§ Job:
Arrange the lines of the entries below as a numbered list, leaving out blank lines and any pictures.

((

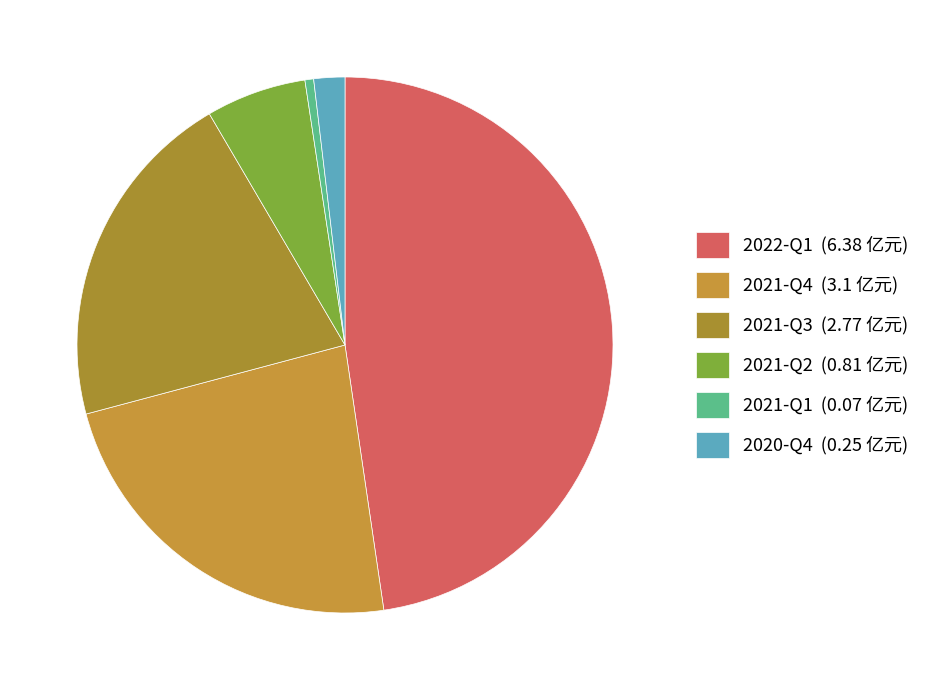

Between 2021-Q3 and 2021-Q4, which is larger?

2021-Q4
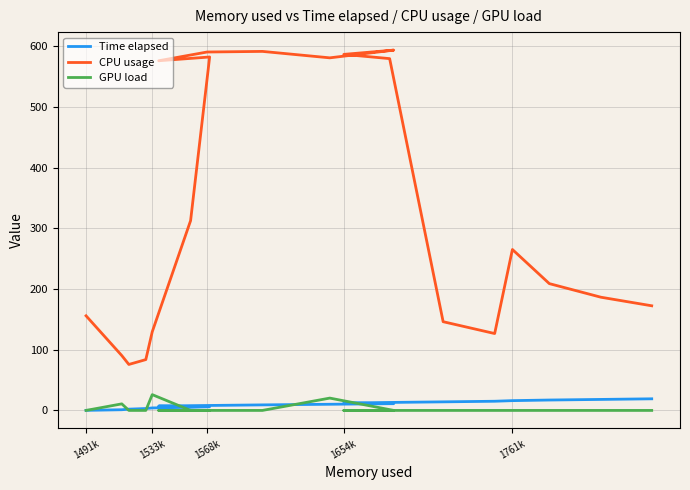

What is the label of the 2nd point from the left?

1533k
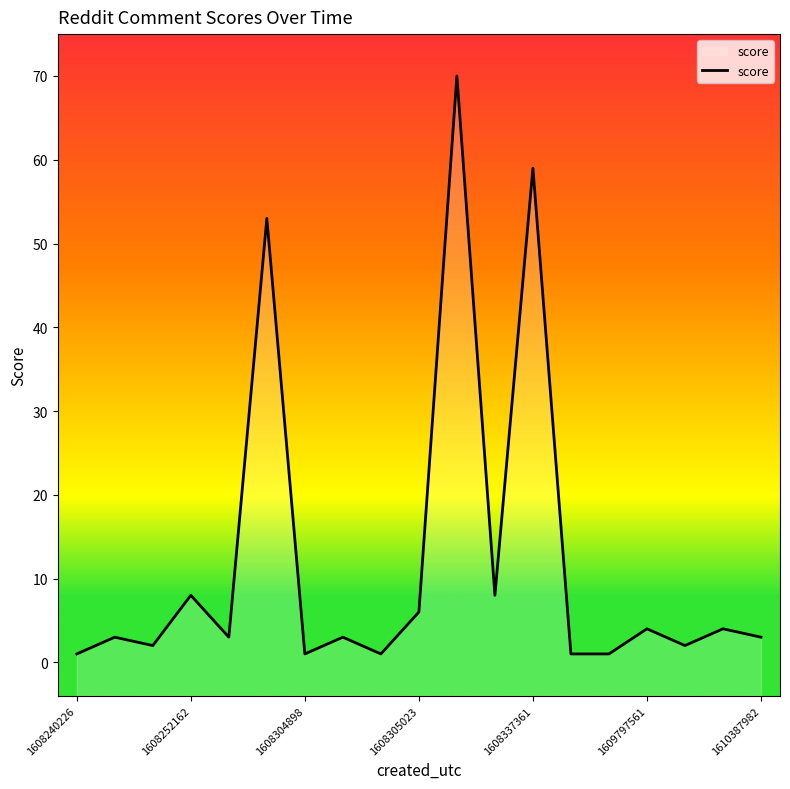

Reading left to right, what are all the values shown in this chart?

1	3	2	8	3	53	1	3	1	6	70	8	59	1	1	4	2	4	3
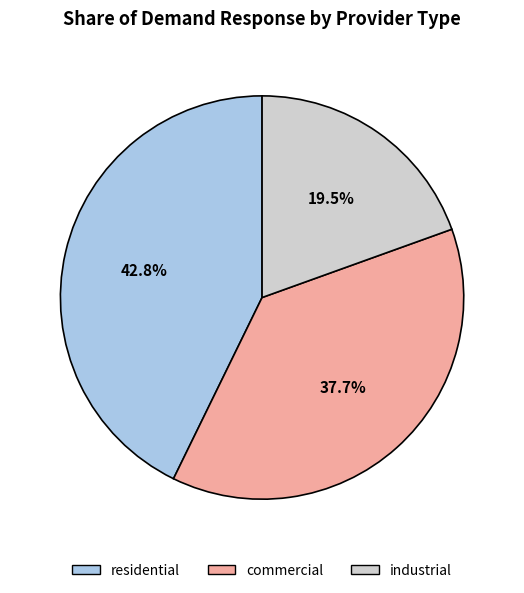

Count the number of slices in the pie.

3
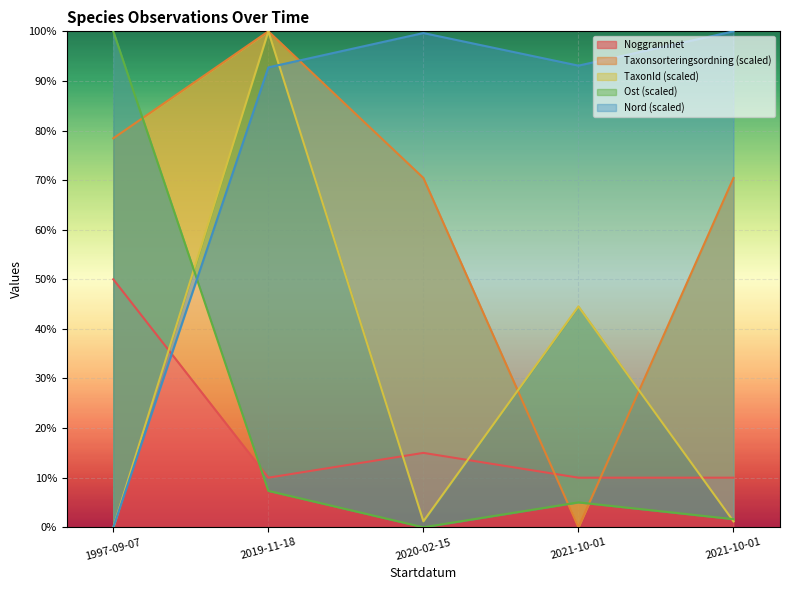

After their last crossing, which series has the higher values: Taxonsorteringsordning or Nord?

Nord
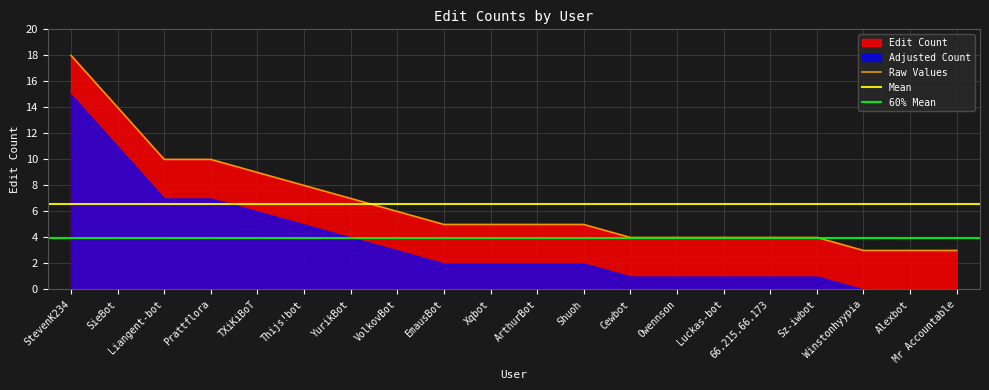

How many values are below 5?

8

))

§ Solution to the exercise:
1. Between 2021-Q3 and 2021-Q4, which is larger?
2. 2021-Q4
3. What is the label of the 2nd point from the left?
4. 1533k
5. Reading left to right, what are all the values shown in this chart?
6. 1	3	2	8	3	53	1	3	1	6	70	8	59	1	1	4	2	4	3
7. Count the number of slices in the pie.
8. 3
9. After their last crossing, which series has the higher values: Taxonsorteringsordning or Nord?
10. Nord
11. How many values are below 5?
12. 8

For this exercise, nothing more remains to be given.